■ Excerpt
This piece is part of Rolling Stone’s second annual Grammy Preview special issue, released ahead of the start of first-round voting. We spoke to some of the year’s biggest artists about the albums and singles that could earn them a nomination — or even a statue come January — and delved into the challenges facing the Recording Academy, providing a 360-degree view of what to watch for in the lead-up to the 2022 awards.
Eligible for: When It’s All Said and Done … Take Time, “Peaches”
Giveon’s “Like I Want You” is a guided tour of a relationship on the verge of collapse, a slow drip of deception and missed connection delivered in a distinctive, somber baritone. These ingredients don’t necessarily scream “hit” in 2021, but the track has racked up more than 100 million streams on Spotify alone. The singer mined similar territory on “Heartbreak Anniversary” which has become even more successful, thanks in part to its unexpected popularity on TikTok.
“What was great was, it had this moment — people stopped and listened to the song and decided they actually liked it,” Giveon says of the song’s viral attention. The singer spoke to Rolling Stone about his multiplatform success and making his own lane in R&B.
At a time when so much of R&B is trying to compete with hip-hop, how did you settle on an old-school-sounding ballad, “Like I Want You,” as your first big single?
This felt like my introduction to the world. I needed people to know that this is what I was [feeling]. I was learning how to cope with heartbreak. I’m 100 percent pretending in that song. Every feeling and regret is there, but you put on a mask. Sometimes putting on a mask speeds up the process. I was saying exactly what I was feeling at the time.
Where did you come up with the deflated-balloon imagery that starts “Heartbreak Anniversary”?
Let’s say it’s your anniversary, a good anniversary, what does that look like? You’re probably gonna bring some flowers. Probably gonna bring some balloons. Probably gonna bring some chocolate. But now, what would all those things look like if they had been sitting there for an entire year? That’s the image that starts the song. Balloons deflated, flowers would be withered, chocolate would be stale. And the balloon image really popped for me. That’s one of my proudest lines I’ve ever written.
A lot of the songs that get a reaction on TikTok are more danceable than “Heartbreak Anniversary.” Were you surprised when this slow, downer ballad started to be used in a lot of videos?
I’d be lying if I said I wasn’t surprised. But I was pleasantly surprised. And it was beautiful to see where it started. The way analytics work now, you could see the trend start in Asia, specifically the Philippines. People would send me videos. It moved from Asia to Brazil to America and finally to my hometown of L.A. I got to watch it move around the world.

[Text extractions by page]

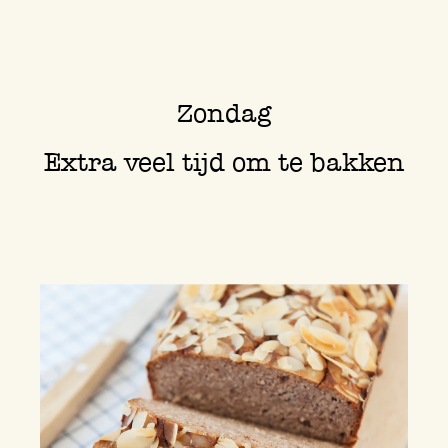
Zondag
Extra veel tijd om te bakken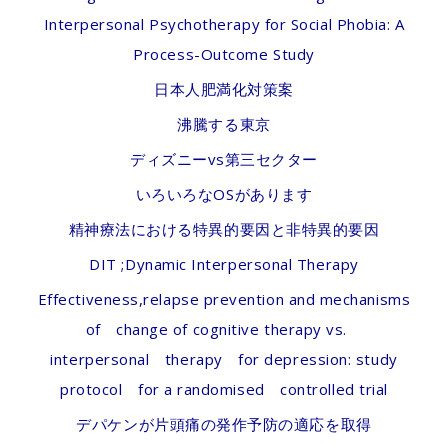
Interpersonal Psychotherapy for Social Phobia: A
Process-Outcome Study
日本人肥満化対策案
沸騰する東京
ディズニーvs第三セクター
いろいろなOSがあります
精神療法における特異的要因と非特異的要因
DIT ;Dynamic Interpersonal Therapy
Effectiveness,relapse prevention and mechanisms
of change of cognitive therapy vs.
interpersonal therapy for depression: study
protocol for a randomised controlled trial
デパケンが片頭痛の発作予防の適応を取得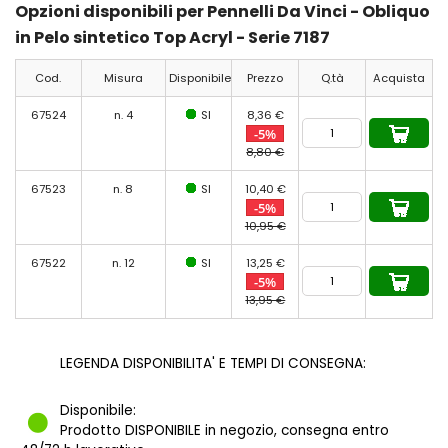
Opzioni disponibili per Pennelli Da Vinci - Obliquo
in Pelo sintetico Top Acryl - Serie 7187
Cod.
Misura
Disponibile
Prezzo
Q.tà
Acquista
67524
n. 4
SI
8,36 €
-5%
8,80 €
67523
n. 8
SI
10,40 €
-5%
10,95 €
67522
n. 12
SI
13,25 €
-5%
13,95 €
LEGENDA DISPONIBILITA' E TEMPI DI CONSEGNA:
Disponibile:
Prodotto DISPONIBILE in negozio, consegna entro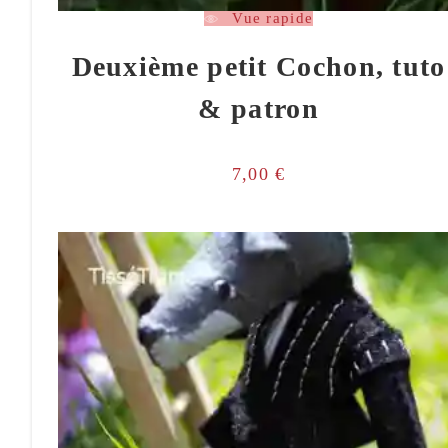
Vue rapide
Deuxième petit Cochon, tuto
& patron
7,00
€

==

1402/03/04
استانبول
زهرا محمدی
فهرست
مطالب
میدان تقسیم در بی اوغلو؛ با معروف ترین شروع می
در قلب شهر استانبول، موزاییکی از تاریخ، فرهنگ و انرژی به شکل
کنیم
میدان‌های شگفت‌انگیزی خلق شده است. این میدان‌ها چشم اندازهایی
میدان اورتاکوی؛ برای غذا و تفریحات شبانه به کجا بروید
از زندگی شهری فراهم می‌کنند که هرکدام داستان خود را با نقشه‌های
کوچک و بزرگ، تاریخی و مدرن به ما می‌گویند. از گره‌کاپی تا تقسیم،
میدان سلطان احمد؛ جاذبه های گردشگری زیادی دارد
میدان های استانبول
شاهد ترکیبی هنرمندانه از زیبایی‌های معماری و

...

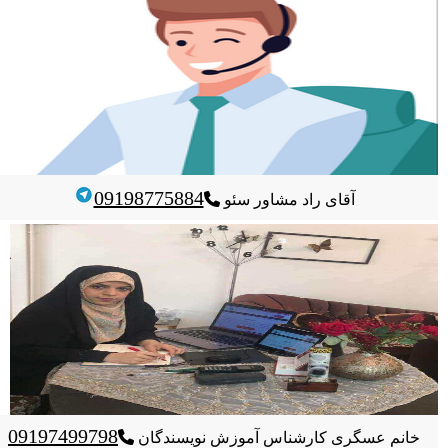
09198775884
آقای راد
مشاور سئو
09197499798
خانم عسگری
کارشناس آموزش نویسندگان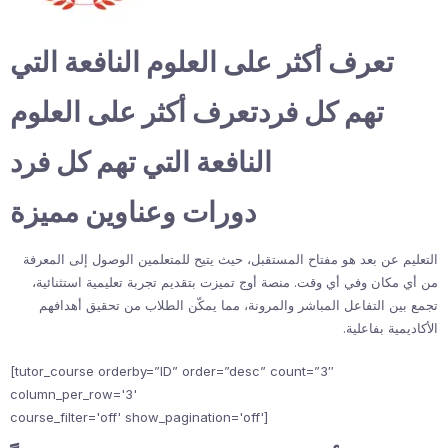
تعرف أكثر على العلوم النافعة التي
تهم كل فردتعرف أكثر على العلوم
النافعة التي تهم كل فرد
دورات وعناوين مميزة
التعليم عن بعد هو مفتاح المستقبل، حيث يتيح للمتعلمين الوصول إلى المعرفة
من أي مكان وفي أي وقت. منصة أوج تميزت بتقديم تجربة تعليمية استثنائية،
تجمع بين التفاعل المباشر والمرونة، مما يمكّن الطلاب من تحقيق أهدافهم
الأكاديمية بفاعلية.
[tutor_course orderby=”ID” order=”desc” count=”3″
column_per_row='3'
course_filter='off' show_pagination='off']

■ Problem
Supply the next part of the interview with Giveon, picking up after its final sentence. The lines above are separate material, unrelated to the interview with Giveon.

■ Exercise answer
How did you end up on Justin Bieber’s “Peaches?”
People started appreciating [my 2020 debut EP] Take Time, and one of those people was Justin. That was end of 2020, early 2021. Here and there we would check in. One day I was working on something. I was getting ready to wrap up the session, and I get a FaceTime call and it’s Justin Bieber. I’m like, “You sound busy — where are you even at?” He’s like, “I’m shooting the cover of Vogue with Hailey in Italy.” I’m like, “You can call me back tomorrow if you want.” “No. I have this song, and I really want you on it. Please tell me if you like it — if you actually don’t like it, you can tell me.” Then he sent “Peaches.” And I thought, “Oh, wow, I haven’t heard Justin sounding like this for a while.” So I did my verse right away and sent it. He loved it. It was a serendipitous moment.
Your music became popular during the pandemic, and now you’re touring for the first time.
I just played my first festival ever. My last show [pre-Covid], I was the opener. So I’m in the mindset of, these people don’t know me and I’ve gotta win them over. Before I come out, and they started chanting “Giveon,” goosebumps run up my arm. I didn’t even realize it was goose bumps — I thought it was a spider and checked to slap it. I walked out to my song “The Beach.” They started going crazy, singing the words to that. Then they started singing the words to my song “Favorite Mistake.” I’m like, “How do they know this?” Then I started doing “Garden Kisses,” and they were even singing that back to me. “They’re not just here for ‘Heartbreak Anniversary.’ They’re here for me.”